An Asbestos Expert Doesn’t Need an MD to Provide Historical Overview of Medical Literature

    Asbestos Expert

    Court: United States District Court for the Western District of Washington
    Jurisdiction: Federal
    Case Name: Jack v. Borg-Warner Morse TEC LLC
    Citation: 2018 U.S. Dist. LEXIS 135424


    The plaintiffs claimed that decedent was exposed to asbestos while using various products containing asbestos which were supplied and manufactured by the defendants. It was alleged that as a result of this exposure, the descendant developed mesothelioma which ultimately caused his death. The plaintiffs claimed that the descendant had been exposed to asbestos over the period of 1954-2001 while he worked as a machinist for the Navy, a machinist at a shipyard, and later a mechanic.

    The plaintiffs brought various negligence and product liability claims and sought punitive and compensatory damages. Both parties relied on various experts to support their case, ranging from medical causation experts to asbestos experts. The defendants brought several motions to exclude several of the plaintiffs’ witnesses, including the plaintiff’s asbestos expert witness.

    The Expert

    The plaintiff’s expert held a bachelor’s degree in chemical engineering, a master’s degree in environmental engineering, and a doctorate in health policy. The expert worked in the field of environmental and occupational health policy with a focus on “recognition of risk factors and prevention of disease from industrial activities.” He had over 40 years of experience analyzing environmental and occupational health problems, including asbestos. He had also authored a book on the medical and legal issues surrounding asbestos, which had been cited by several courts, including the Supreme Court.

    In his report, the asbestos expert reviewed the medical literature on the relation among asbestos, lung cancer, and mesothelioma going back to the 1800s. He primarily focused on exposure to asbestos in the automotive industry, focusing on gaskets, brakes, and clutches. He opined that it had been established by the 1940s that inhaling asbestos could cause lung cancer, while its relationship with mesothelioma was a subject of intense discussion by the 1960s.

    The defendants contended that the plaintiff expert’s opinion was inadmissible because he was not qualified to opine on scientific and medical literature. They argued that in the absence of such qualification, he could only have speculated on the knowledge the defendants had at the time. The plaintiffs argued that the expert had only done a historical analysis of the knowledge related to asbestos and the diseases associated with it and that his opinion contained no review of medical literature.

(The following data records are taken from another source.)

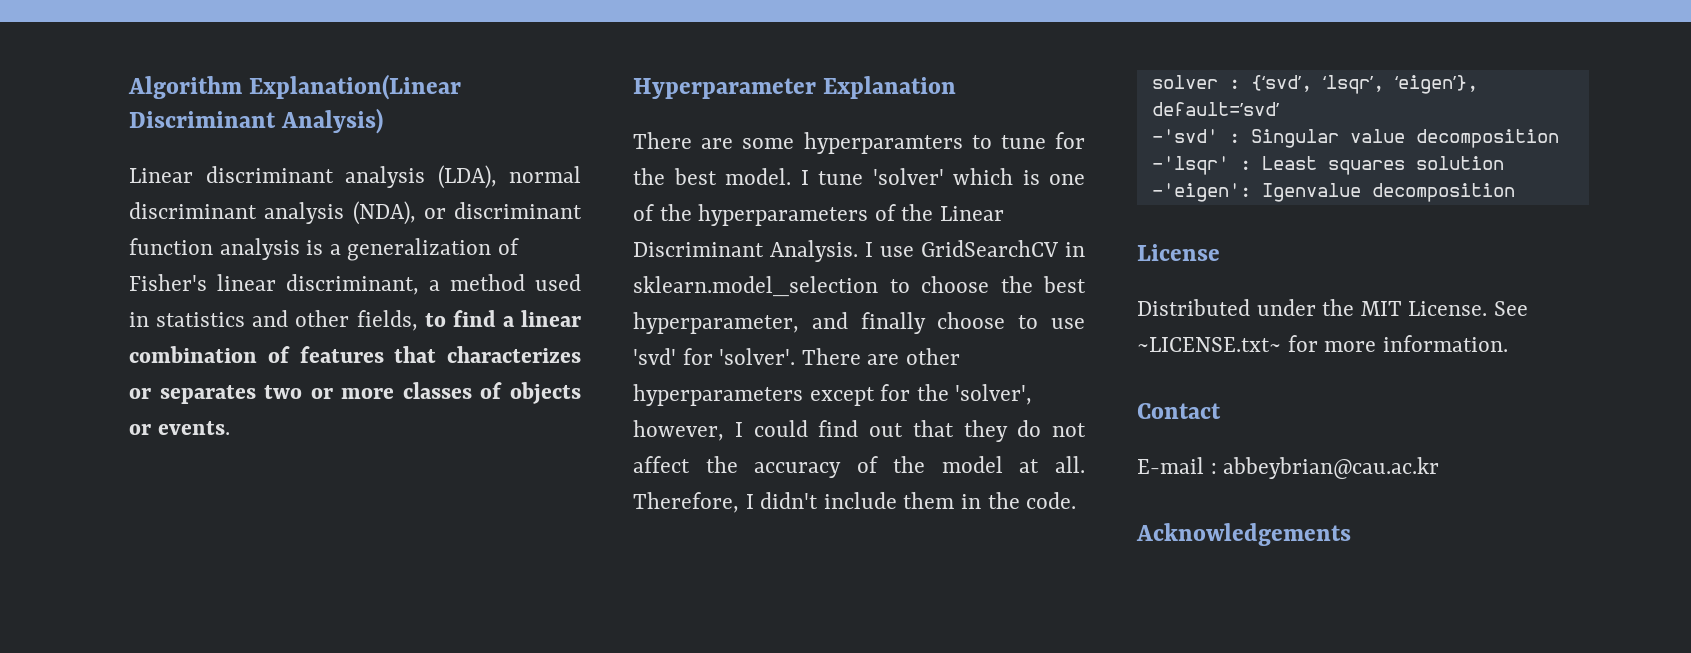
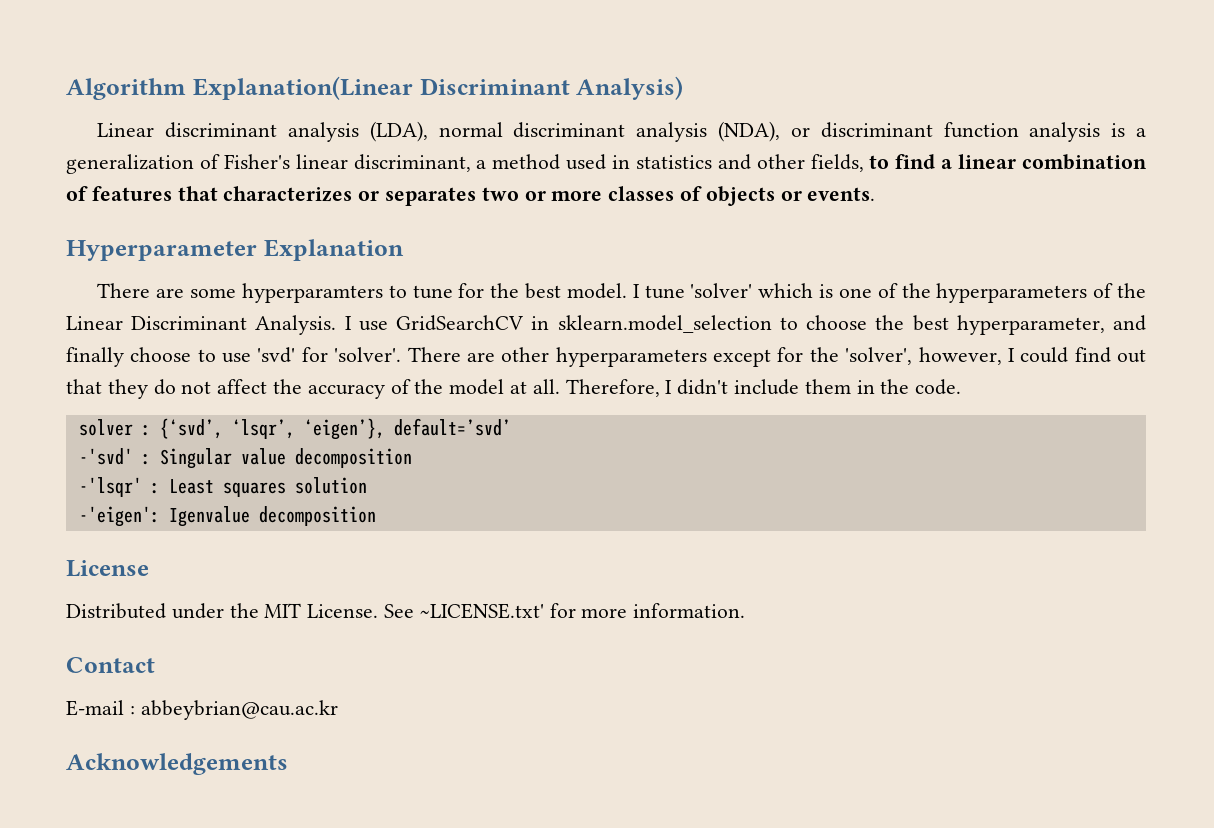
[1137,337,1281,352] ~LICENSE.txt~ -> [419,603,544,619] ~LICENSE.txt'

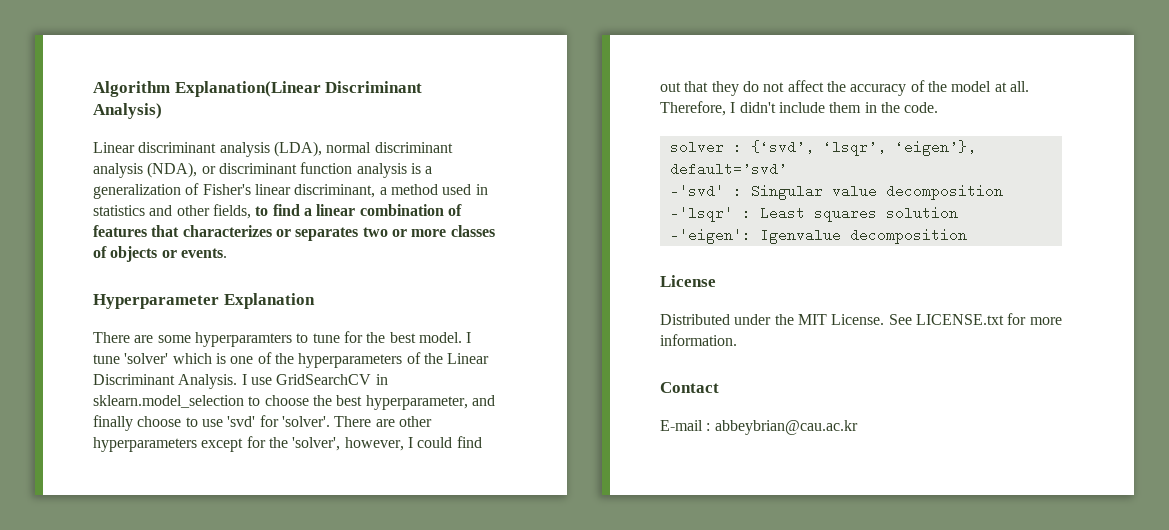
[419,603,544,619] ~LICENSE.txt' -> [915,314,1004,325] LICENSE.txt
[66,753,288,775] // Acknowledgements -> (858, 427) none

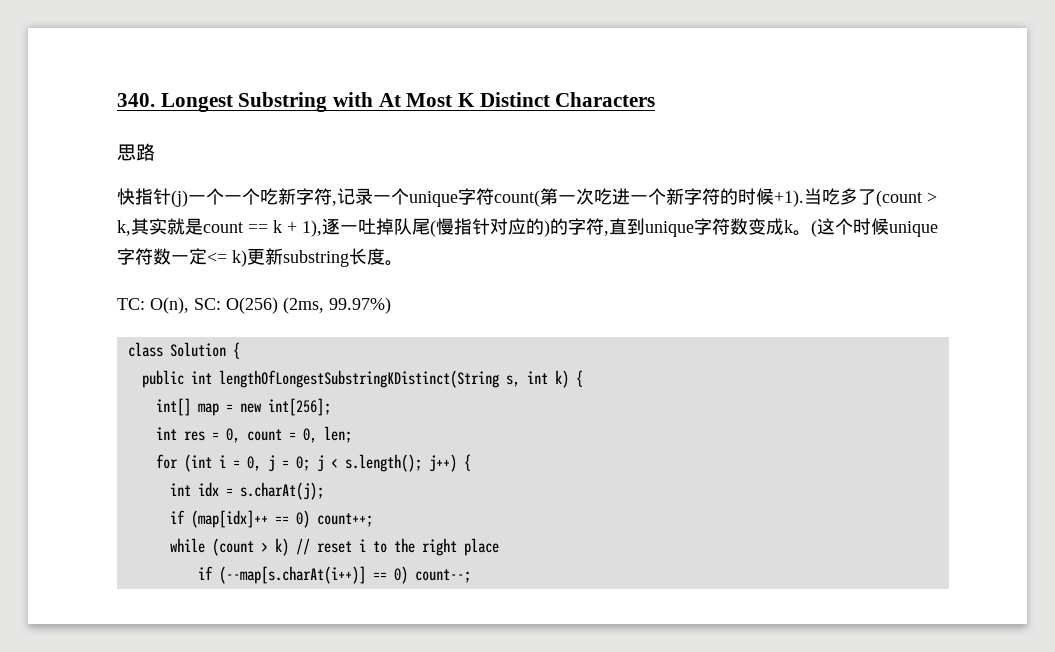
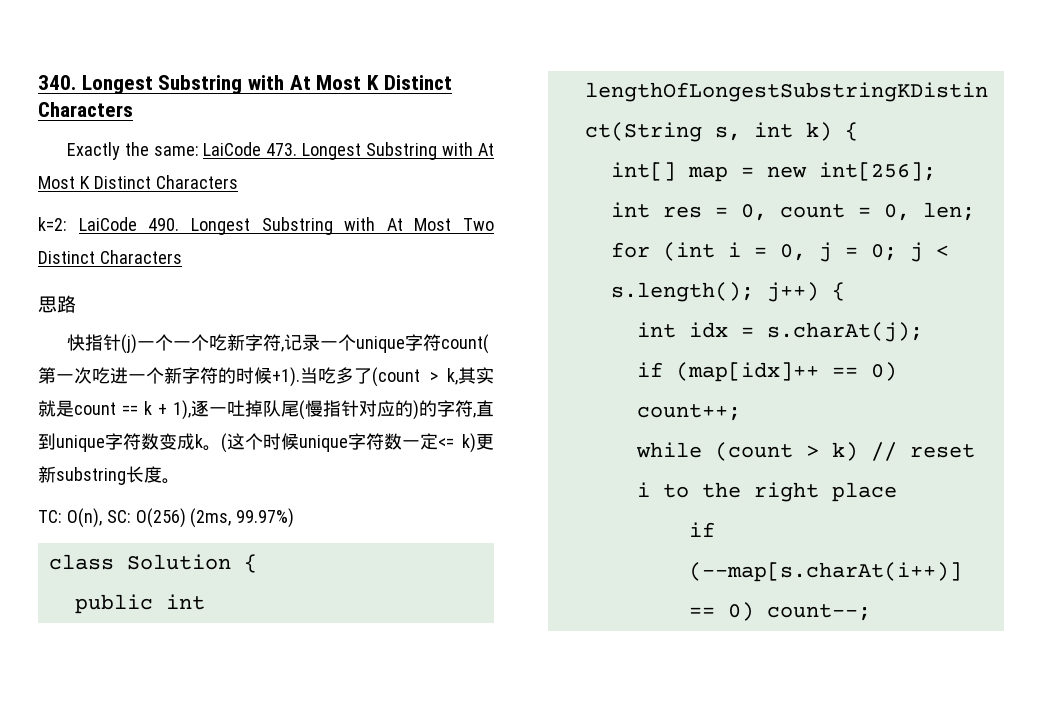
(656, 99) none -> [66,142,494,160] [38,175,238,189] [38,217,494,235] [38,250,182,264] // Exactly the same: LaiCode 473. Longest Substring with At Most K Distinct Characters // k=2: LaiCode 490. Longest Substring with At Most Two Distinct Characters

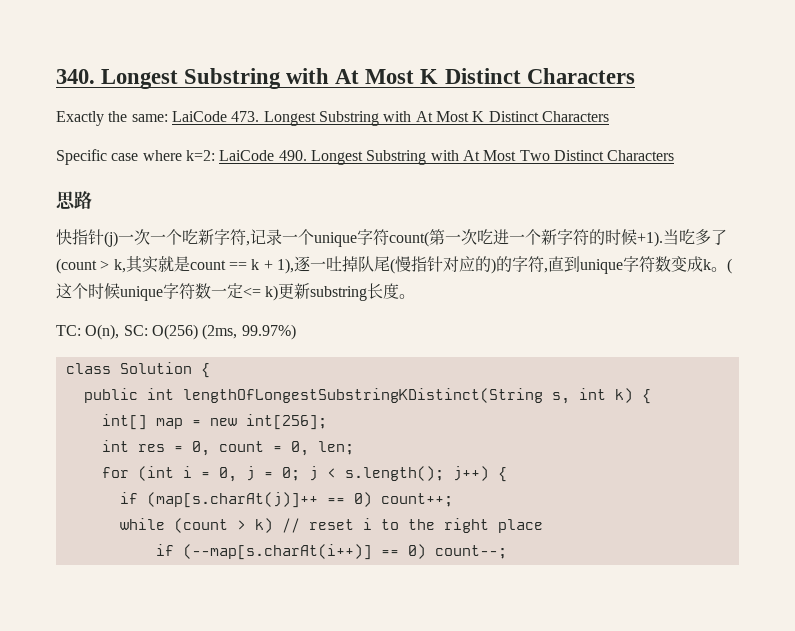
(238, 182) none -> [56,149,182,165] Specific case where
[154,334,173,351] 个 -> [134,229,150,245] 次
[636,322,923,342] [636,362,819,382] // int idx = s.charAt(j); // if (map[idx]++ -> [119,492,318,508] // if (map[s.charAt(j)]++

    The court found the plaintiff’s asbestos expert witness suitably qualified to opine on the issues at hand. He had conducted a historical analysis of the literature on asbestos, a subject on which he had written a highly successful book, and he could be considered a foremost expert in his field. The court noted that the asbestos expert witness possessed specialized knowledge regarding the availability of asbestos literature which would assist the jury in understanding the state of the art with respect to asbestos given the volume of data available on this topic (citing Krik v. Crane Co., 71 F. Supp. 3d 784, 787 (N.D. Ill. 2014) and Waite v. All Acquisition Corp., 194 F. Supp. 3d 1298, 1310-11 (S.D. Fla. 2016), concluding that the expert satisfied the relatively low burden of being qualified to testify).

    The court then discussed the relevance of the expert’s testimony. It was noted that even though the plaintiffs’ asbestos expert would not testify about what any specific defendant knew, his testimony could provide context and grounding scientific information integral to the determination of this case.

    The court also noted that because the plaintiffs had brought both strict liability and negligence claims, “evidence of historical, medical, and scientific knowledge about the dangers of asbestos . . . may be considered by the trier of fact”, citing Crittenden v. Fibreboard Corp., 58 Wn. App. 649, 794 P.2d 554, 559 (Wash. Ct. App. 1990). The court was of the opinion that it would assist the trier of fact in finding what the defendants knew or should have known at the time based on the available literature on asbestos inhalation.


    The court held that the asbestos expert’s testimony was admissible because he was qualified to testify according to the limitations set by the plaintiffs and because his testimony was deemed relevant.